Hand-sewn versus Stapled Anastomosis for Billroth II Gastrojejunostomy After Distal Gastrectomy: Comparison of Short-term Outcomes


UPRAK T. K., EKDAL D. C., ERGENÇ M., ATALAY V.

ISTANBUL MEDICAL JOURNAL, cilt.24, sa.2, ss.181-185, 2023 (ESCI) identifier

  • Yayın Türü: Makale / Tam Makale
  • Cilt numarası: 24 Sayı: 2
  • Basım Tarihi: 2023
  • Doi Numarası: 10.4274/imj.galenos.2023.48107
  • Dergi Adı: ISTANBUL MEDICAL JOURNAL
  • Derginin Tarandığı İndeksler: Emerging Sources Citation Index (ESCI), TR DİZİN (ULAKBİM)
  • Sayfa Sayıları: ss.181-185
  • Marmara Üniversitesi Adresli: Evet

Özet

Introduction: Subtotal gastrectomy is usually performed in patients with distal gastric cancer. After distal gastrectomy, which reconstruction method can be used is still controversial. This study evaluated the effect of the stapler and hand-sewn techniques on postoperative results.

Methods: Patients who underwent distal gastrectomy in a single center were evaluated retrospectively in this study. Patients who underwent the Billroth II reconstruction method were analyzed. Hand-sewn and stapled techniques were compared in terms of operative and short-term postoperative outcomes.

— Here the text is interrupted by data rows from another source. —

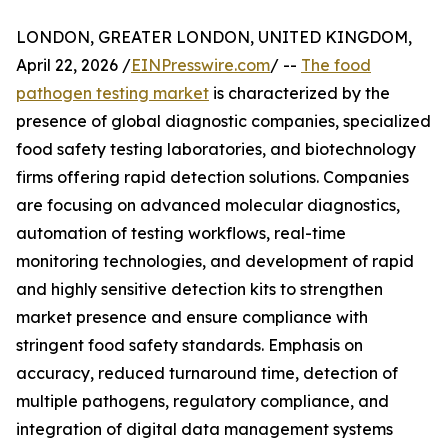
LONDON, GREATER LONDON, UNITED KINGDOM,
April 22, 2026 /
EINPresswire.com
/ --
The food
pathogen testing market
is characterized by the
presence of global diagnostic companies, specialized
food safety testing laboratories, and biotechnology
firms offering rapid detection solutions. Companies
are focusing on advanced molecular diagnostics,
automation of testing workflows, real-time
monitoring technologies, and development of rapid
and highly sensitive detection kits to strengthen
market presence and ensure compliance with
stringent food safety standards. Emphasis on
accuracy, reduced turnaround time, detection of
multiple pathogens, regulatory compliance, and
integration of digital data management systems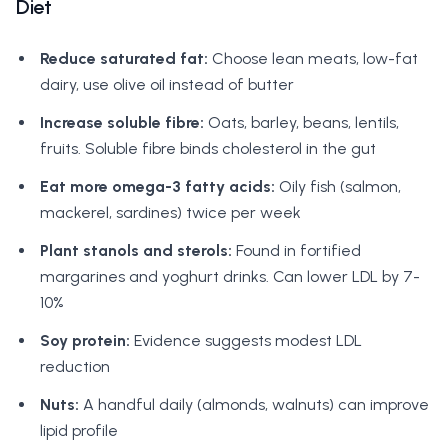
Diet
Reduce saturated fat:
Choose lean meats, low-fat
dairy, use olive oil instead of butter
Increase soluble fibre:
Oats, barley, beans, lentils,
fruits. Soluble fibre binds cholesterol in the gut
Eat more omega-3 fatty acids:
Oily fish (salmon,
mackerel, sardines) twice per week
Plant stanols and sterols:
Found in fortified
margarines and yoghurt drinks. Can lower LDL by 7-
10%
Soy protein:
Evidence suggests modest LDL
reduction
Nuts:
A handful daily (almonds, walnuts) can improve
lipid profile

Results: Two hundred fourteen patients were included. Most of the patients (66.8%) were male. The median age was 61 years. Billroth-II reconstruction with hand-sewn was performed in 161 (75%) patients, and the double stapler technique was performed in 53 (25%) patients. When the hand-sewn and stapled groups were compared, no difference was found in age, sex, or American Society of Anesthesiology scores. There was no difference in choosing antecolic or retrocolic as the surgical technique (p=0.19). A shorter length of hospital stay was detected in the stapled group (p=0.01). The overall complication rate was higher in the hand-sewn group (21.7% vs. 7.5%, p=0.02). Clavien-Dindo grade 3 and above complications were significantly higher in the hand-sewn group (13.7% vs. 3.8%, p=0.02).

Conclusion: Our study showed that the stapler anastomosis technique for Billroth II gastrojejunostomy after distal gastrectomy led to fewer overall complications and shortened hospital stays.